Disappointment awaits migrants fleeing to Greece


Monday, July 13, 2015
From Print Edition


ATHENS: They arrive full of hope and ambition to idyllic Greek islands, having fled war and other perils. However, once in Athens the migrants from Syria, Afghanistan and Iraq discover a country in crisis with little to offer them.

At 6:00 am, with the sun rising over the Athens port of Piraeus, hundreds of grateful migrants disembark from ferries in the midst of summer holidaymakers.

Despite their fatigue, the relief is palpable among the migrants made up of relatively young men, but also families whose only luggage is a sleeping bag and a back-pack.

Some take selfies on their mobile phones to record their arrival.

Among them is Hisham Mohy Al Deen, 37, a Palestinian from Syria and former UN employee.

Beside him are his wife Wallaa, looking exhausted, and their three daughters — the youngest just a few months old.

Deen says he is happy to be in Greece and wants “to find a new life far from the war”.


Continue reading at:

Disappointment awaits migrants fleeing to Greece - thenews.com.pk?
 
Yea, where are the rich Arab states in all this??...
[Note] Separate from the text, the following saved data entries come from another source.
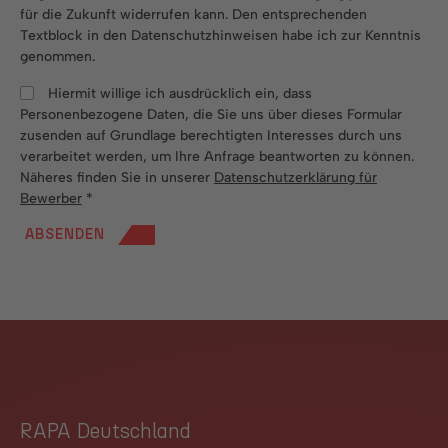
für die Zukunft widerrufen kann. Den entsprechenden
Textblock in den Datenschutzhinweisen habe ich zur Kenntnis
genommen.
Hiermit willige ich ausdrücklich ein, dass
Personenbezogene Daten, die Sie uns über dieses Formular
zusenden auf Grundlage berechtigten Interesses durch uns
verarbeitet werden, um Ihre Anfrage beantworten zu können.
Näheres finden Sie in unserer
Datenschutzerklärung für
Bewerber
*
ABSENDEN
RAPA Deutschland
What're they doing: Rich Gulf states questioned over refugee crisis
Sep 07, 2015 | By the end of August, more than four million Syrians had fled their country but very few if any refugees have been officially accepted by the six countries of the Gulf Cooperation Council.
As hundreds of thousands of Syrian refugees risk their lives to reach Europe, questions are being asked about why wealthy Gulf states have accepted so few of them. Bahrain, Kuwait, Oman, Qatar, Saudi Arabia and the United Arab Emirates have donated billions to help refugees, but are facing increasing scrutiny for their apparent unwillingness to accept migrants.

Why, ask many, as one of the greatest migration crises of modern times unfolds, are fellow Arab countries, with similar cultural and religious values and a relative proximity compared to Europe, doing little to help resettle people? And, crucially, that criticism is being voiced not just in the West, but within the region itself.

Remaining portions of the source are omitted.